Task item => Copy every line of the data that contains the string "Policy".

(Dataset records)
[Start of section]

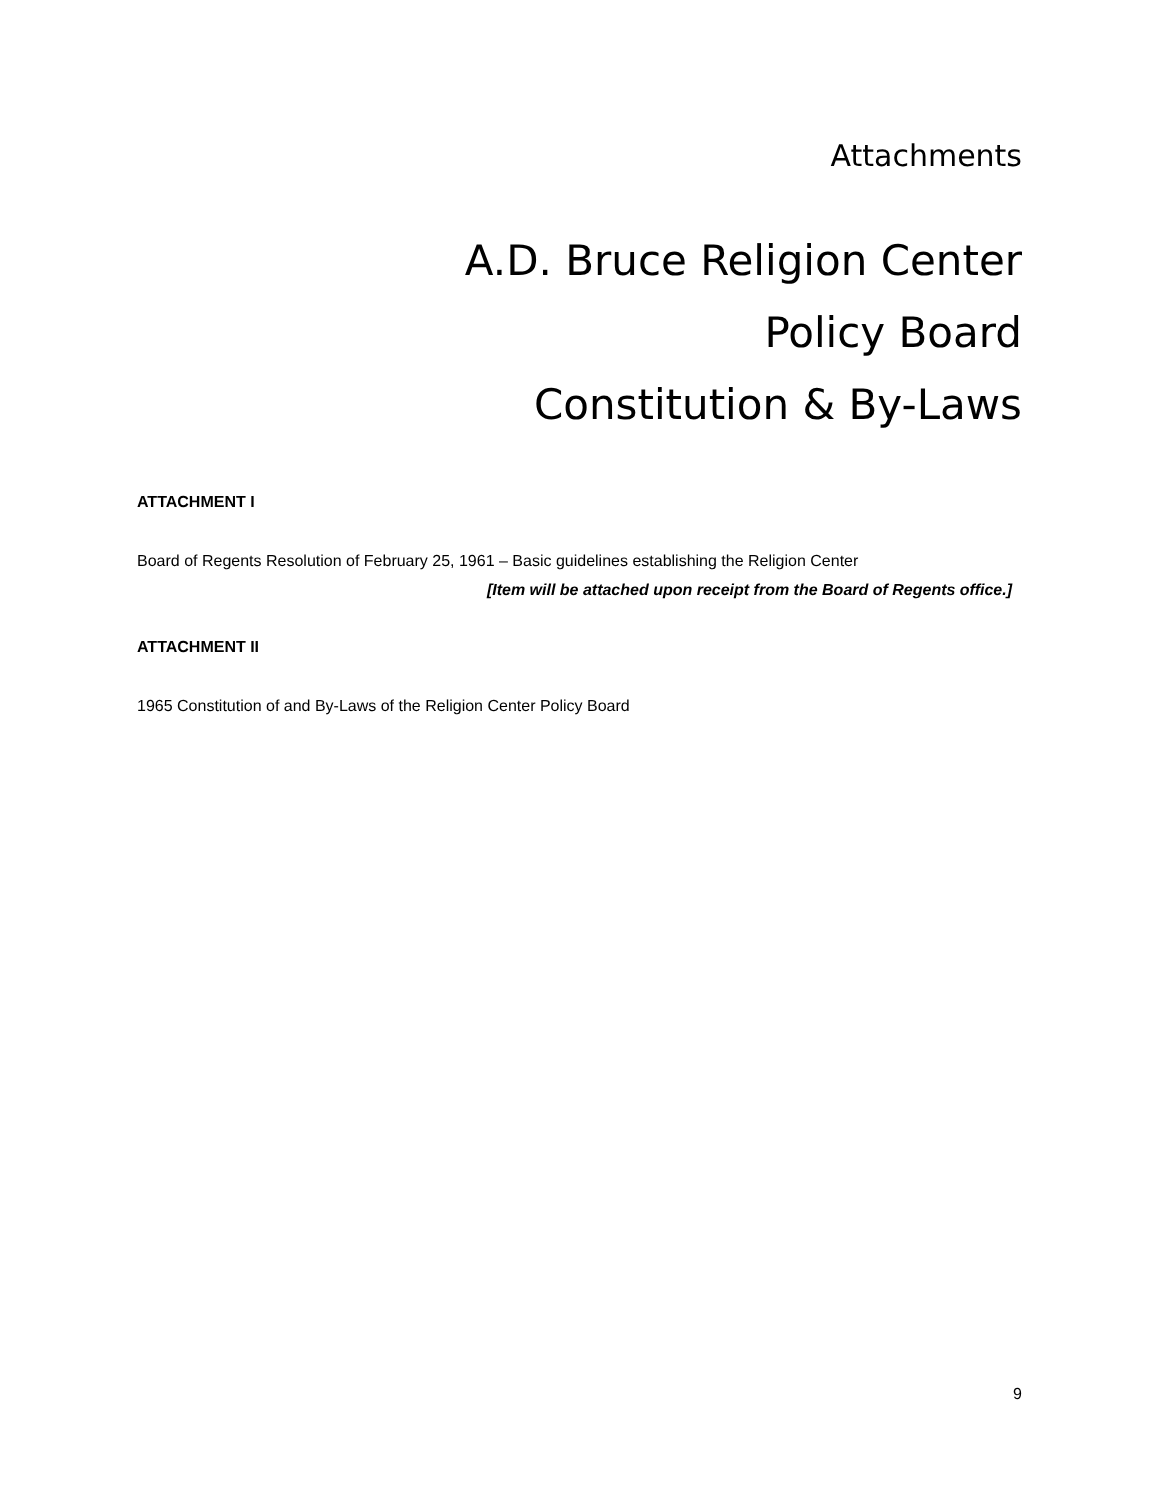Attachments
A.D. Bruce Religion Center
Policy Board
Constitution & By-Laws
ATTACHMENT I
Board of Regents Resolution of February 25, 1961 – Basic guidelines establishing the Religion Center
[Item will be attached upon receipt from the Board of Regents office.]
ATTACHMENT II
1965 Constitution of and By-Laws of the Religion Center Policy Board
9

[End of section]

Final answer =>
Policy Board
1965 Constitution of and By-Laws of the Religion Center Policy Board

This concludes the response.